Building Incident Runbooks Engineers Actually Trust at 3 AM
Most runbooks rot or get ignored mid-incident. Here's how to write runbooks that hold up under pressure, keep them current, and use AI to draft and audit them.
- #incident-response
- #runbooks
- #sre
- #on-call
- #automation
- #documentation
A runbook is a promise you make to your future self at 3 AM, when you’re half-awake and the part of your brain that knows this system is offline. Most runbooks break that promise. They’re either out of date, written for someone who already knows the answer, or buried in a wiki nobody can find while the pager is screaming.
After 25 years of being the person reading runbooks at 3 AM — and writing the ones other people cursed at — here’s what actually makes them hold up.
Write for the tired stranger, not the author
The single most common runbook failure: it’s written by the person who built the system, for the person who built the system. It says “restart the ingest service” and assumes you know which of the four ingest services, on which host, and how to tell if it worked.
Write every step for someone who has never seen this system, is exhausted, and is under pressure. That means:
- Exact commands, copy-pasteable, with the real service and host names.
- Expected output, so they know whether it worked.
- What to do if it didn’t work — the branch, not a dead end.
The structure that survives pressure
Each runbook should answer five questions fast:
1. When does this apply?
Lead with the trigger: the exact alert name or symptom. “Use this when CheckoutLatencyHigh fires” lets someone match their alert to the right page in two seconds.
2. How bad is it / how do I confirm?
The read-only diagnostic commands that confirm you’re in the right runbook. Confirmation before action — pulling the wrong lever is how a SEV3 becomes a SEV1.
3. How do I mitigate?
The fastest safe action to stop customer pain, clearly separated from root-cause fixing. At 3 AM you mitigate first and diagnose later.
4. How do I fix it?
The actual remediation steps, ordered, with verification after each.
5. Who do I escalate to?
Named role and how to reach them when the runbook runs out. A runbook that ends with “if this doesn’t work, good luck” is incomplete.
Keep diagnostics and destructive actions visually separate
Mark every command’s blast radius. I literally label them in the runbook:
- [SAFE] read-only:
kubectl get,journalctl,promtool query - [CAUTION] small change or shell-in:
kubectl exec, config edits - [DESTRUCTIVE] restarts, deletes, scaling, failovers, migrations
The tired brain reaches for the nearest command. If the destructive ones are visually flagged and placed after the diagnostics, you build in a pause exactly where you need it.
Fight rot with ownership and execution
Runbooks rot the moment the system changes. Two habits keep them honest:
Assign an owner per runbook. Not a team — a name. Ownership rotates, but at any moment one person is accountable for it being correct.
Execute them on purpose. During gamedays, or even a quiet on-call shift, actually run the runbook step by step. Every stale command, renamed service, and missing permission surfaces immediately. A runbook that’s never executed in calm conditions will fail in a crisis.
I also add a “last verified” date to the top of every runbook. If it’s older than a quarter, treat it as suspect.
Where AI speeds this up
Writing runbooks is tedious, which is why they don’t get written. AI removes most of that friction.

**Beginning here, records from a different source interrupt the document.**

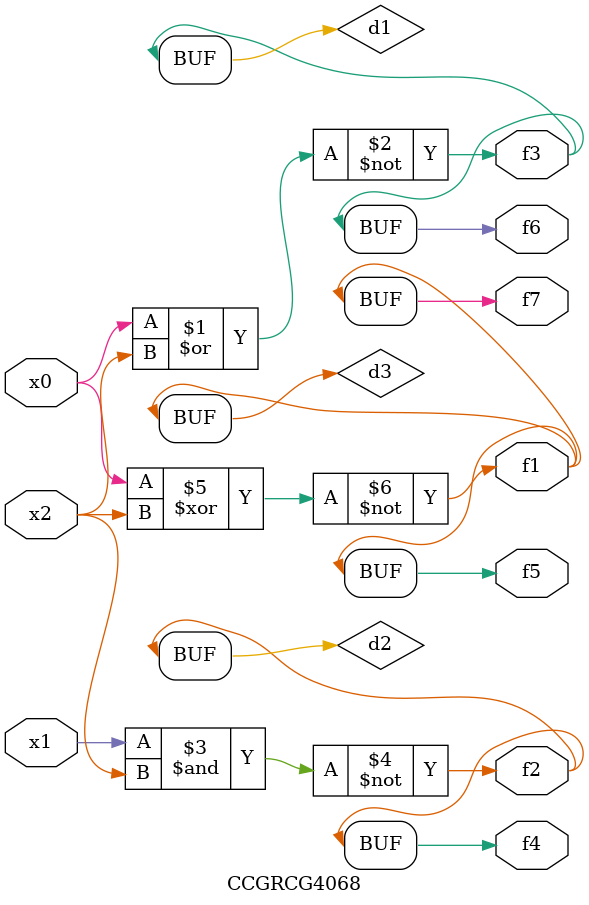
<source format=v>
module CCGRCG4068(
	input x0, x1, x2,
	output f1, f2, f3, f4, f5, f6, f7
);

	wire d1, d2, d3;

	nor (d1, x0, x2);
	nand (d2, x1, x2);
	xnor (d3, x0, x2);
	assign f1 = d3;
	assign f2 = d2;
	assign f3 = d1;
	assign f4 = d2;
	assign f5 = d3;
	assign f6 = d1;
	assign f7 = d3;
endmodule

</source>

Drafting from a resolved incident. Right after an incident, paste the command history and ask:
“Turn this incident’s diagnostic and remediation commands into a runbook. Group into Confirm, Mitigate, and Fix sections. Label each command SAFE, CAUTION, or DESTRUCTIVE. Note expected output for the diagnostic commands.”
You capture the runbook while the knowledge is fresh, instead of promising to write it later and never doing it.
Auditing for gaps. Paste an existing runbook and ask the model to find missing rollback steps, commands without verification, or destructive actions that aren’t flagged. It’s a fast second set of eyes.
Filling the verification gaps. Ask it what the expected output of each diagnostic command should look like, then sanity-check against your real system.
One firm rule: AI drafts, humans verify against the real system. A model will confidently invent a flag or a metric name that doesn’t exist in your environment. Run every generated command in a safe context before it goes in the book.
We keep incident-response prompts for runbook drafting, and the Incident Response tool produces risk-classified, safest-first command plans you can lift straight into a runbook.
The minimum that beats nothing
You don’t need a polished runbook library to start. For your top three alerts, write down: the trigger, two confirmation commands, one mitigation, and who to escalate to. That single page, findable and current, will save a future you who is too tired to think clearly. Build from there.
Generated runbook steps are assistive. Verify every command in your own environment before relying on it during an incident.